======== Texto proporcionado

Gyeonghae saldrá de esta situación cuando reciba una llamada
al móvil de Inseon, que es su amiga desde hace veinte años, desde el año en que
se graduó de la facultad y tenía que hacer reportajes para la revista en la que
empezó a trabajar. Inseon trabajaba de fotógrafa y empezaron a viajar juntas. En
los últimos años, se han distanciado algo porque Inseon, que había iniciado una
carrera artística realizando documentales, se había ido a vivir a su tierra
natal, en la isla de Jeju, al sur de Corea, cerca de Japón. Allí tenía que
cuidar a su madre anciana (ella siempre había dicho que su madre había sido una
abuela para ella, porque había sido hija única y la tuvo ya pasados los
cuarenta años). Su padre había muerto cuando ella tenía nueve años. Una vez que
su madre muere, Inseon no vuelve a Seúl y se queda en la casa familiar
dedicándose a la carpintería y olvidando, en apariencia, su carrera como
documentalista. Inseon ha llamado a Gyeonghae desde un hospital de Seúl. Ha
sufrido un accidente en su taller de carpintería y los médicos deben
reconstruirle dos dedos de una mano. Inseon le va a pedir a su amiga un favor
en principio extraño: que de forma inmediata se dirija al aeropuerto y viaje a
la isla de Jeju para alimentar a su pequeña cacatúa, a la que tuvo que dejar
sola precipitadamente cuando unos vecinos la encontraron desmayada y la
llevaron al hospital. Gyeonghae acepta y llega a Jeju en el último avión, antes
de que cierren los aeropuertos debido a una tremenda tormenta de nieve. También
Gyeonghae podrá tomar el último autobús que en el aeropuerto de Jeju le podrá
conducir hasta la aldea en la que se encuentra la aislada casa de su amiga. El
lector sentirá que la odisea que está viviendo Gyeonghae por salvar a un pájaro
es excesiva, pero en realidad no se trata aquí simplemente de un pájaro, sino
de un símbolo de confianza y amistad. Y el contraste va a ser mucho mayor
cuando el lector se enfrente a los descubrimientos que va a hacer Gyeonghae en
su casa sobre el pasado de su familia, de la isla de Jeju o de toda Corea.

================
======== Datos a examinar

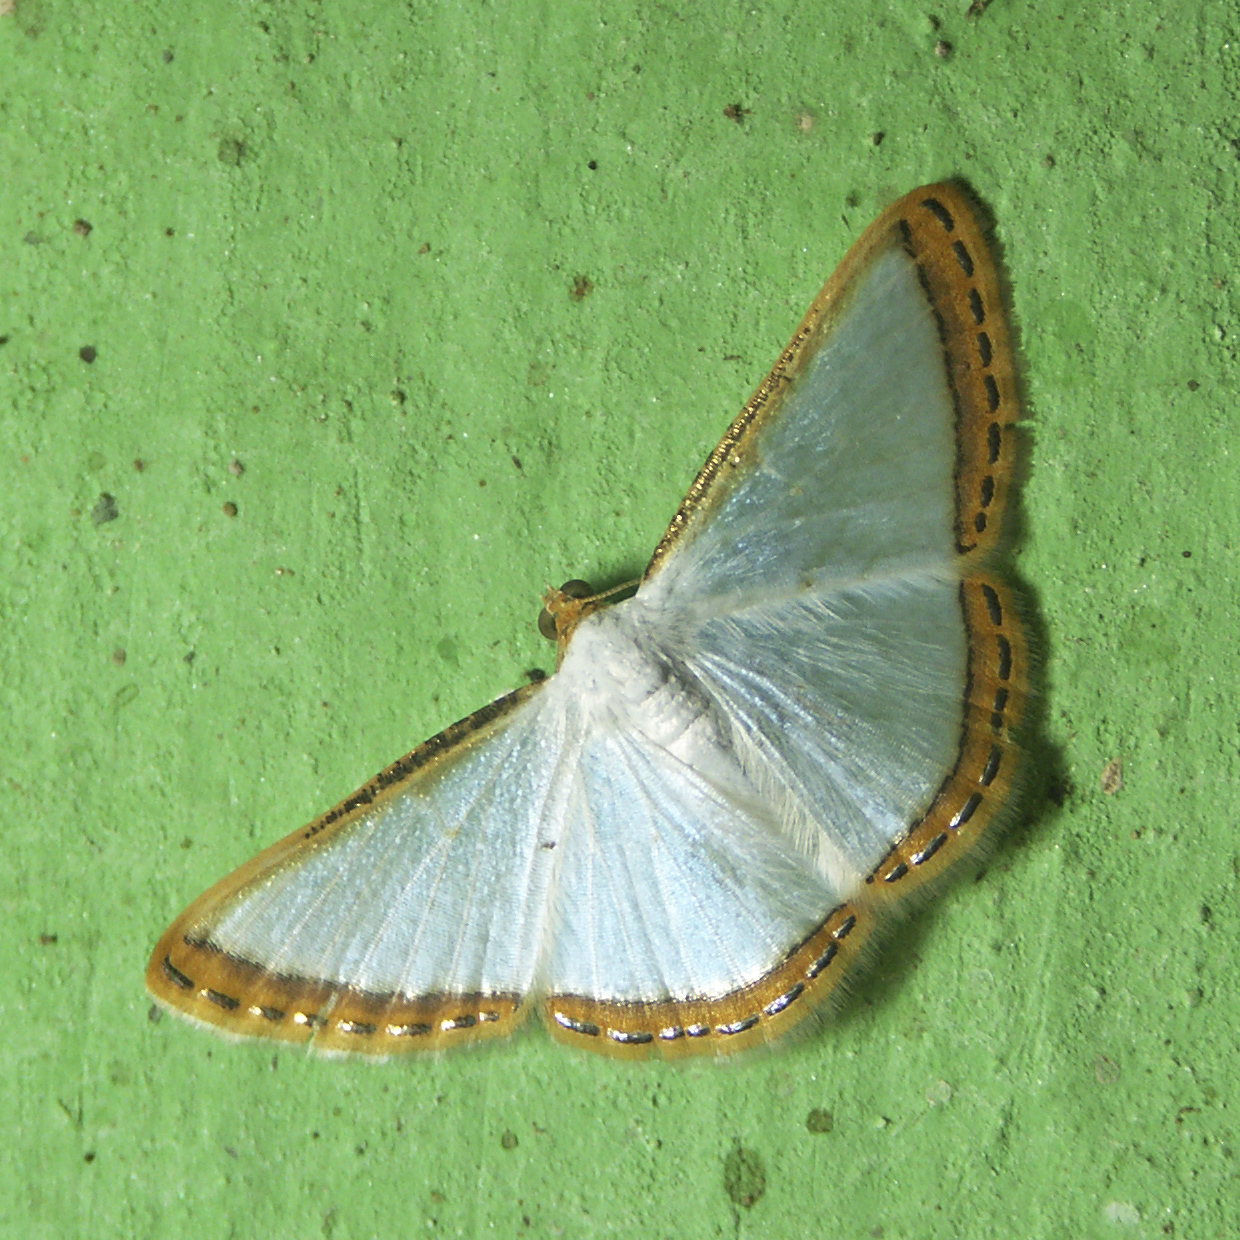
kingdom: Animalia
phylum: Arthropoda
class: Insecta
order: Lepidoptera
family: Geometridae
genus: Leuciris
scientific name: Leuciris fimbriaria
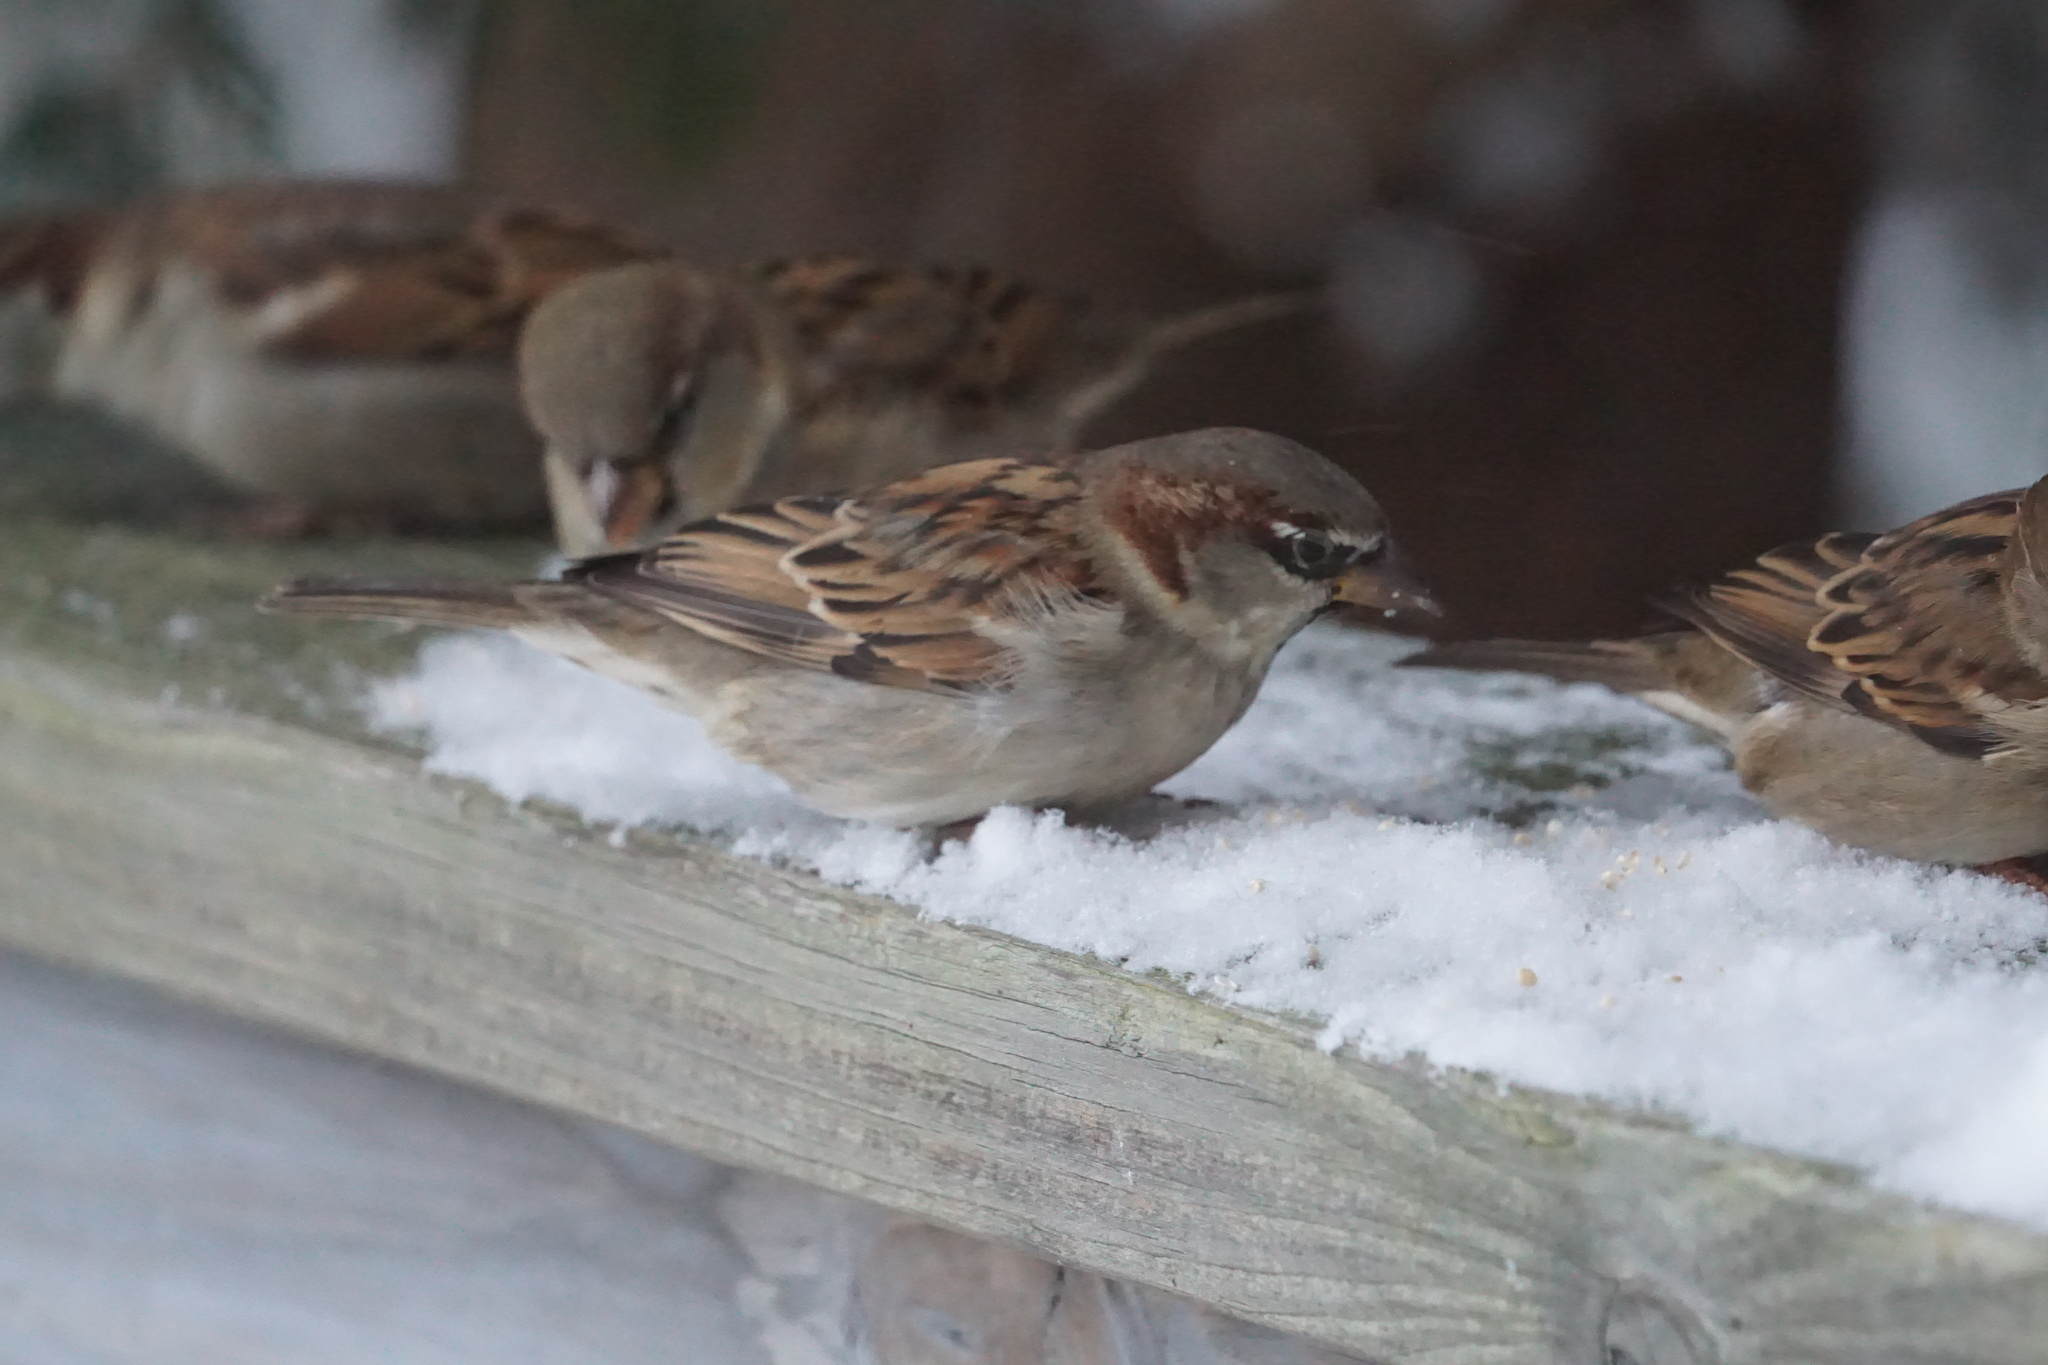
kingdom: Animalia
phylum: Chordata
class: Aves
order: Passeriformes
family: Passeridae
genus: Passer
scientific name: Passer domesticus
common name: House sparrow
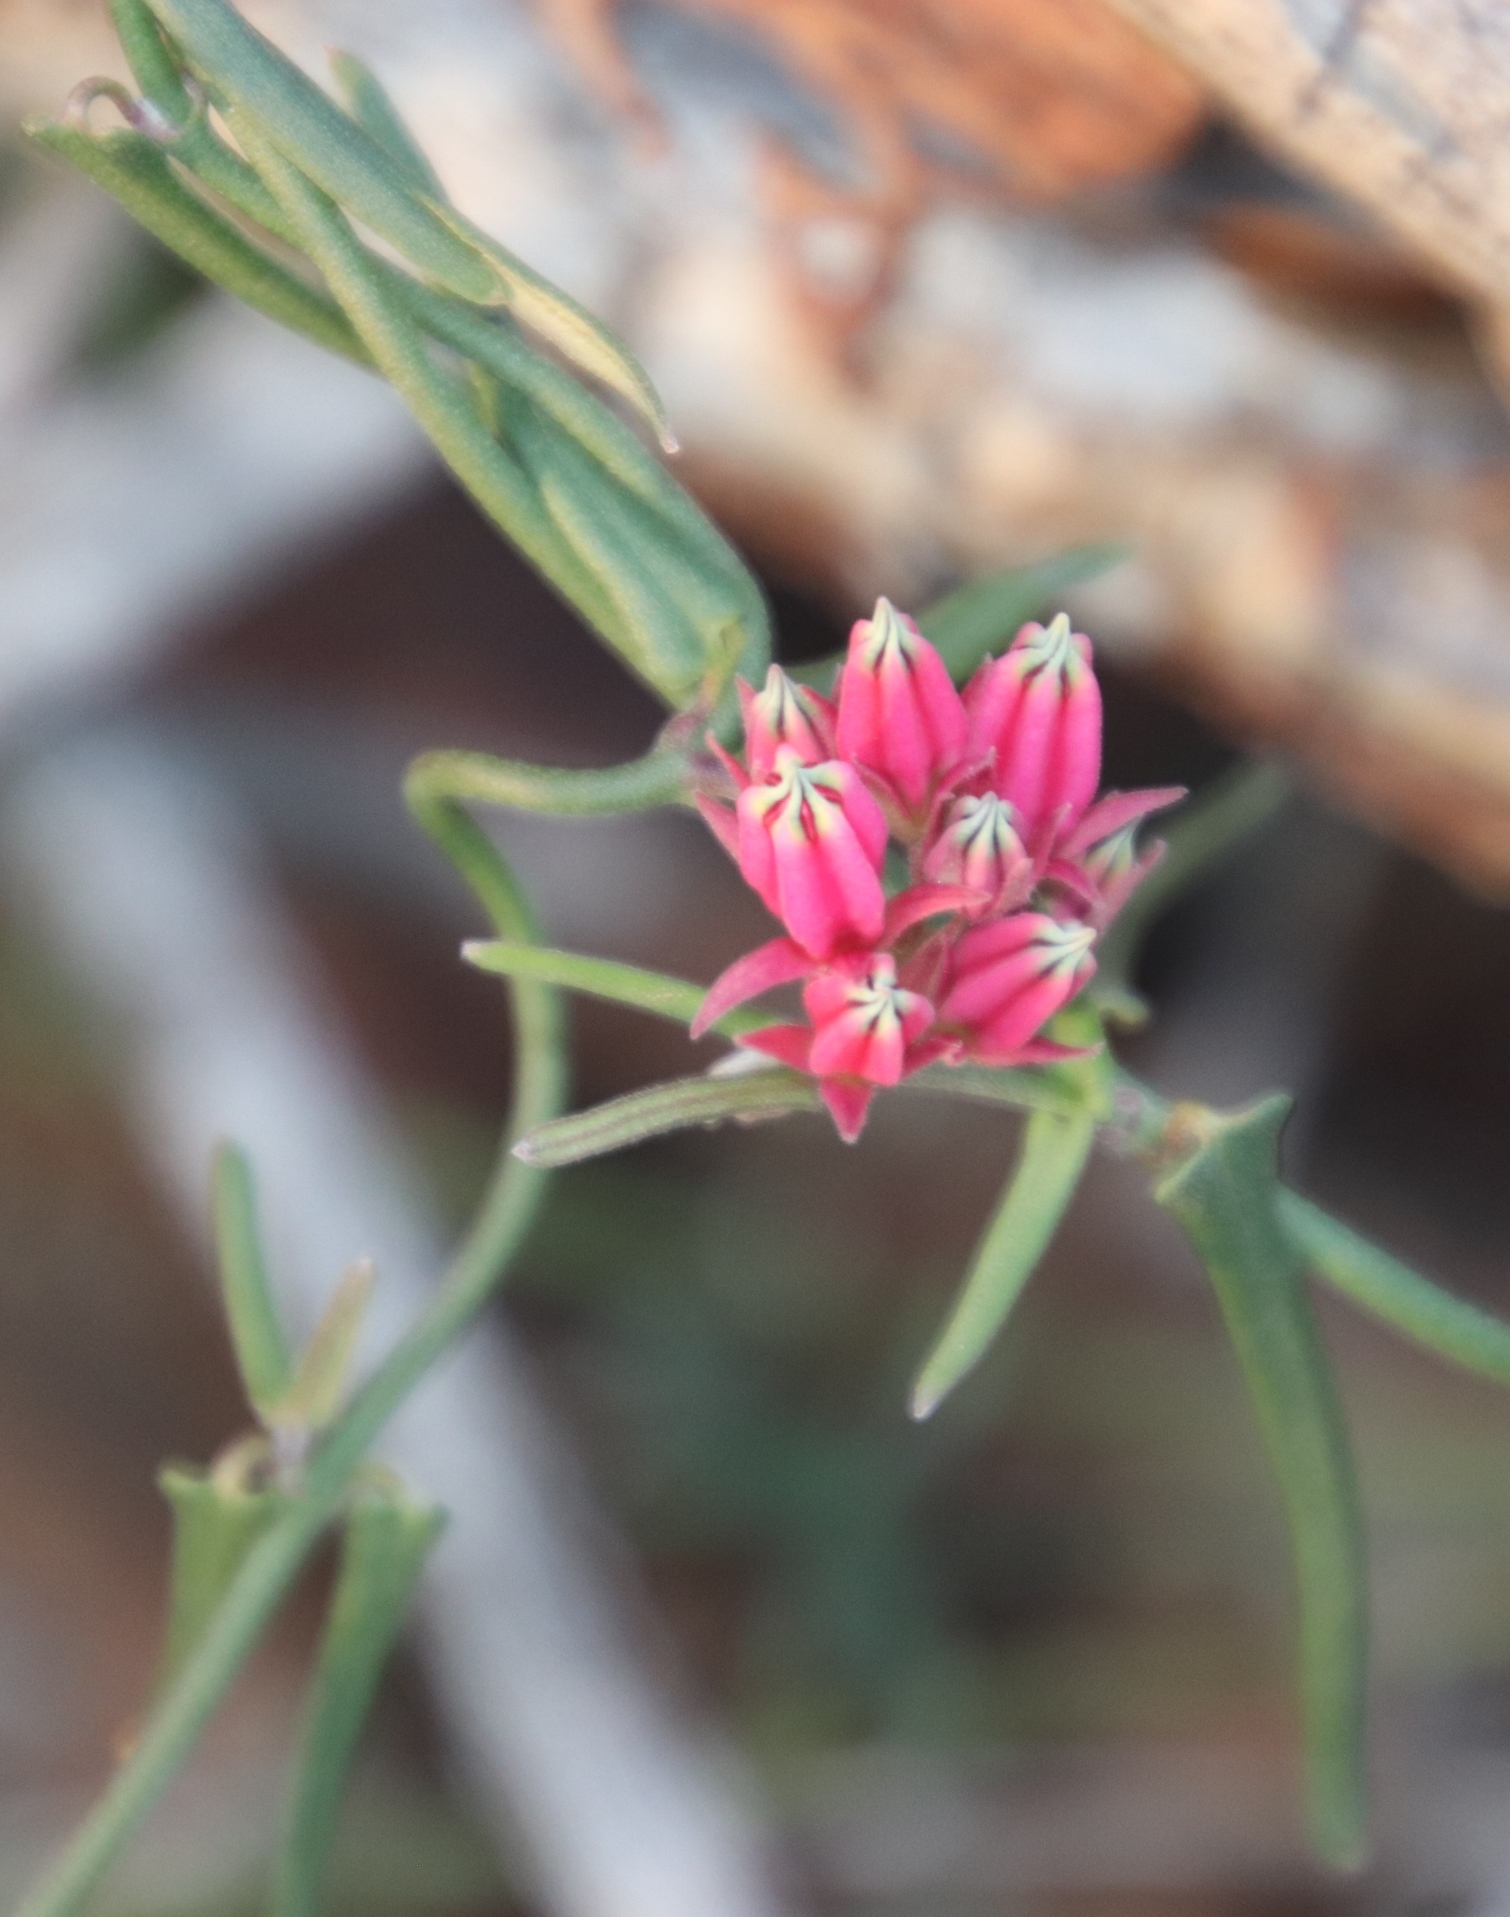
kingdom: Plantae
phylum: Tracheophyta
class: Magnoliopsida
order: Gentianales
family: Apocynaceae
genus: Microloma
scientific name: Microloma sagittatum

================

▶ Indicaciones de la tarea
Retoma el texto sobre el viaje de Gyeonghae a la isla de Jeju y continúalo a partir de su última oración. El material proviene de otra fuente.

▶ Resultado
Sabremos que en 1948, cuando Corea se dividió en dos países, algunos jóvenes de
extrema derecha, originarios de Corea del Norte, entraron en Jeju (en Corea del
Sur) para tratar de acabar con un pequeño grupo de insurrectos de izquierdas,
escondidos en las montañas. Acabarían matando a 30.000 civiles. En 1949 las
autoridades de Corea del Sur van a asesinar a 200.000 simpatizantes de la
izquierda en el resto del país. Como he apuntado antes, el contraste entre la
idea de salvar a un pájaro y asumir la historia ominosa del siglo XX acaba
siendo un acierto de la novela. «El gobierno militar estadounidense ordenó
poner fin al comunismo a toda costa, masacrando de ser preciso a los
trescientos mil habitantes que componían por aquel entonces la población de
Jeju.» (pág. 246)
«Ya no me sorprendía nada de lo que un ser humano podía
hacerle a otro ser humano… Algo se desgarró en lo más hondo de mi corazón.»,
nos dirá Inseón en la página 246, a quien Han Kang también cederá la palabra,
sobre todo en el último tramo del libro.
Como ocurría en La
clase de griego, en algunos momentos Han Kang decide usar en esta nueva
novela la poesía para expresar algunos sentimientos.
Imposible decir adiós es una narración eminentemente
femenina; ya que además de la relación entre las dos amigas, también se va a
ocupar de la relación de una de ellas con su madre.
Durante su primera parte, la novela, dentro de su
dramatismo, su idea existencialista del aislamiento vital de las personas, y
dentro del uso de descripciones de sueños, se mueve en los parámetros del
realismo, para, en su segunda mitad, romper con esto y adentrarse en el terreno
de lo onírico y, quizás, de lo fantástico. Es cierto que, al principio, este
cambio me desconcertó un tanto y seguí leyendo, esperando que Han Kang
continuara con su historia, dando una explicación racional a su cambio de
registro. Quizás para hablar del hiperrealismo de las muertes en Jeju,
centrándose en lo ocurrido a la familia de Inseon, Kang necesitaba este nuevo
registro, que le permitía doblar con más fuerza las esquinas de la realidad. Es
cierto, que aunque la narración se escapa a un explicación meramente racional,
la fuerza de su poesía y de su denuncia se impone con potencia literaria y la
autora sale bien parada de su libro, habiendo creado una obra de denuncia de
gran fuerza y poderoso aliento artístico.